MAKASSAR – Gelombang dukungan terhadap langkah penegakan hukum oleh Kejaksaan Tinggi (Kejati) Sulawesi Selatan dalam mengusut dugaan korupsi pengadaan bibit nanas senilai Rp60 miliar terus menguat.

Ketua Dewan Kajian Strategis KITA INDONESIA sekaligus Ketua Umum LHI, Arham MSI La Palellung, menegaskan bahwa pengusutan perkara ini harus dilakukan secara komprehensif, tidak hanya menyentuh aspek teknis pelaksanaan, tetapi juga membongkar seluruh rantai kebijakan yang melatarbelakanginya.

banner 1600x606

“Perkara ini tidak bisa dilihat sebagai peristiwa tunggal di level eksekusi semata. Kita sedang berbicara tentang anggaran dalam struktur APBD yang secara sistemik melalui tahapan perencanaan, pembahasan, hingga pengawasan. Seluruh fase ini perlu diuji secara objektif dalam proses hukum,” ujar Arham di Makassar, Minggu (20/4/2026).

Arham menekankan bahwa dalam sistem penganggaran daerah, setiap kebijakan dengan nilai jumbo pasti memiliki jejak administratif yang dapat ditelusuri.

“Dalam mekanisme APBD, ada dokumen resmi seperti notulen rapat, daftar hadir, hingga catatan pembahasan antara eksekutif dan legislatif. Ini adalah kunci untuk mengklarifikasi bagaimana kebijakan tersebut lahir dan siapa saja yang terlibat di dalamnya,” tegasnya.

Ia pun mendorong penyidik untuk menelusuri keterangan dari pihak-pihak terkait, termasuk unsur sekretariat legislatif pada periode tersebut, guna memperjelas rangkaian proses secara menyeluruh. Namun, ia menekankan bahwa seluruh langkah ini harus tetap berjalan dalam koridor hukum dan asas pembuktian yang ketat.

Selain aspek perencanaan, Arham juga menyoroti lemahnya fungsi pengawasan dalam sistem pemerintahan daerah yang kerap menjadi celah korupsi.
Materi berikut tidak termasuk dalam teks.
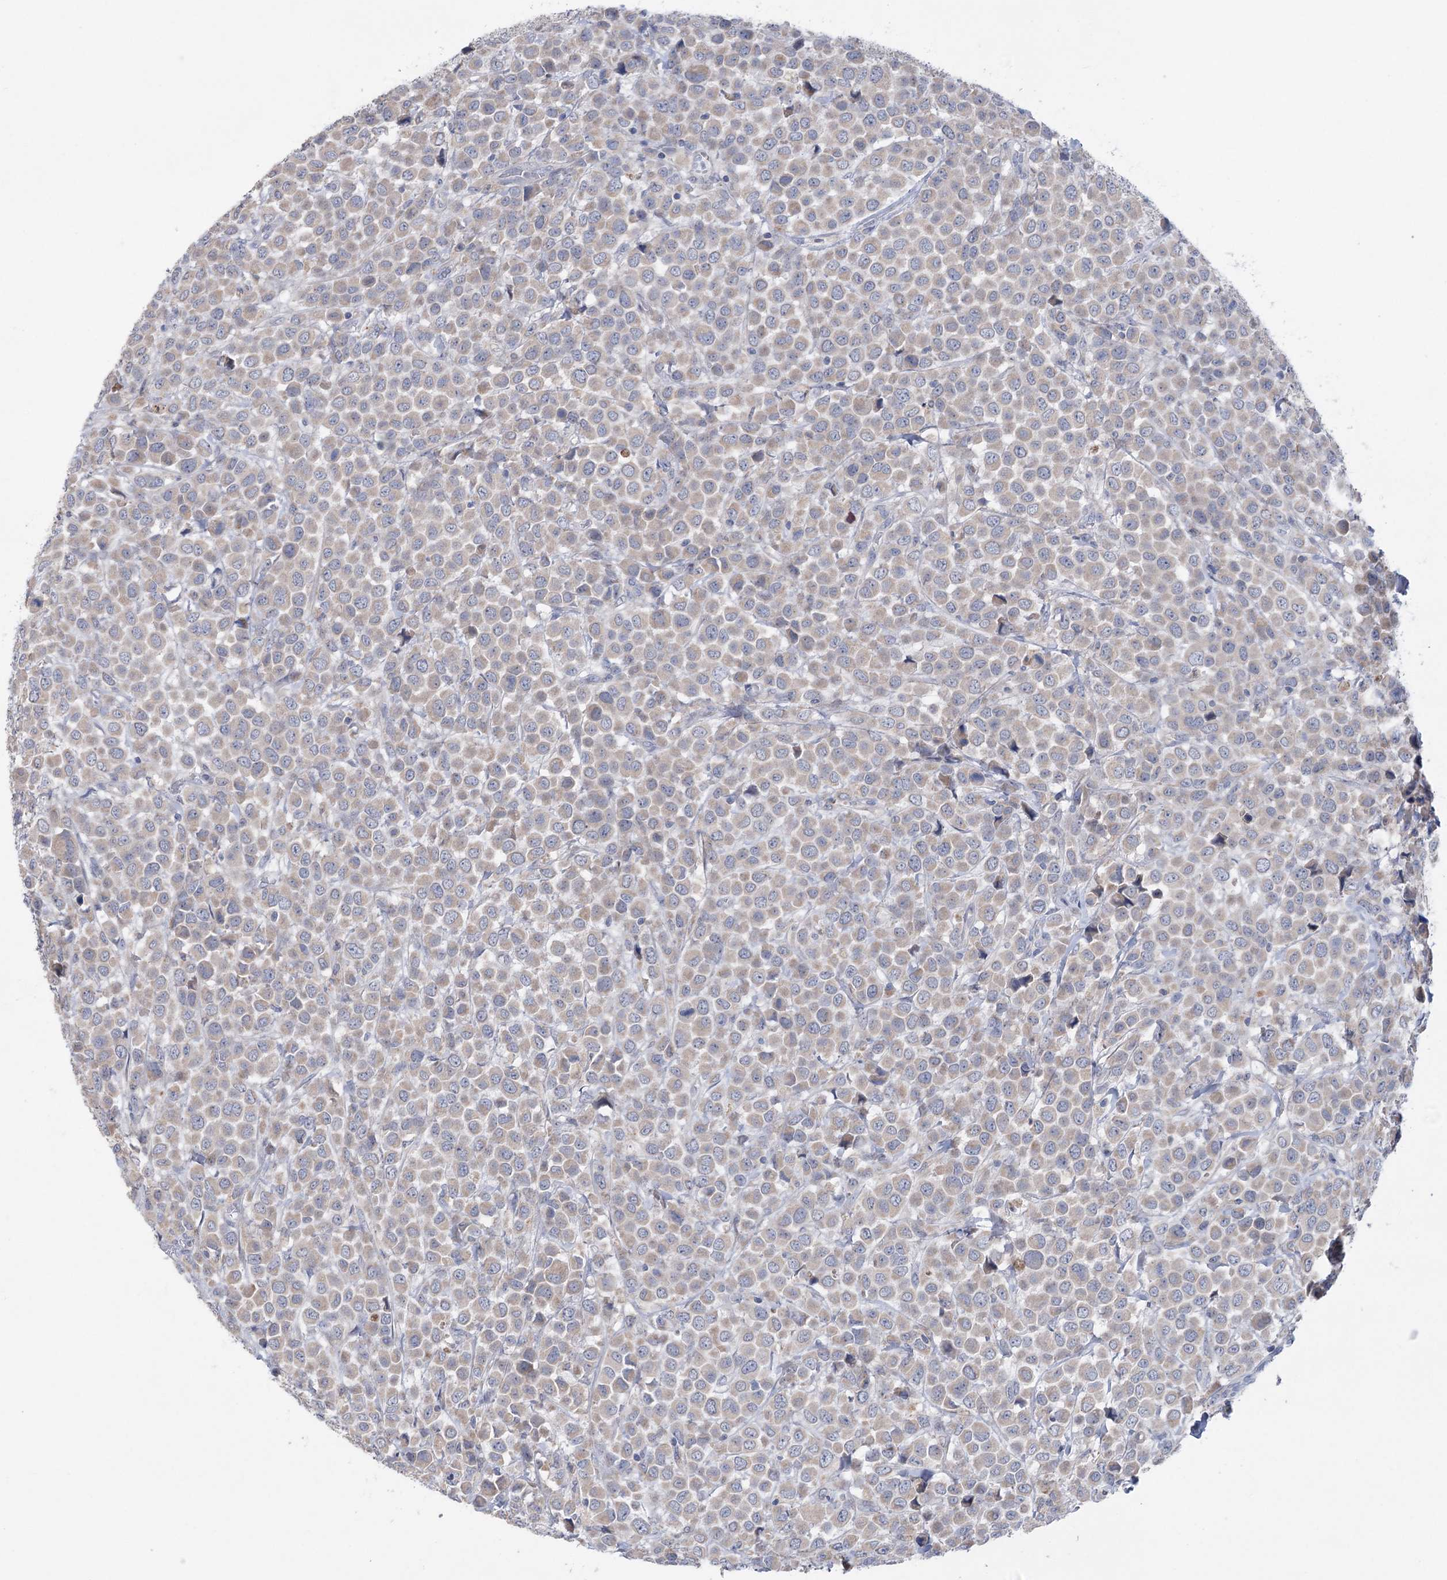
{"staining": {"intensity": "weak", "quantity": "<25%", "location": "cytoplasmic/membranous"}, "tissue": "breast cancer", "cell_type": "Tumor cells", "image_type": "cancer", "snomed": [{"axis": "morphology", "description": "Duct carcinoma"}, {"axis": "topography", "description": "Breast"}], "caption": "Tumor cells are negative for brown protein staining in breast cancer (intraductal carcinoma).", "gene": "MTCH2", "patient": {"sex": "female", "age": 61}}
“Ketika sebuah program dengan nilai anggaran fantastis bergulir, maka menjadi relevan untuk mempertanyakan bagaimana fungsi pengawasan dijalankan saat itu. Ini penting diklarifikasi secara objektif, bukan sekadar asumsi, melainkan untuk menjaga tata kelola pemerintahan yang baik,” paparnya.

Menurut Arham, karena APBD adalah hasil mekanisme bersama antara eksekutif dan legislatif, maka wajar jika publik menuntut penelusuran menyeluruh hingga ke akar kebijakan. Ia juga mendorong agar Kejaksaan Agung melakukan supervisi untuk memastikan proses penanganan perkara ini transparan, akuntabel, dan bebas dari intervensi.

Harapan Publik Barru: Transparansi sebagai Fondasi Kepercayaan

Sebagai putra daerah asal Barru, Arham menilai bahwa kejelasan hukum dalam perkara ini sangat krusial untuk menjaga kepercayaan masyarakat terhadap kepemimpinan daerah.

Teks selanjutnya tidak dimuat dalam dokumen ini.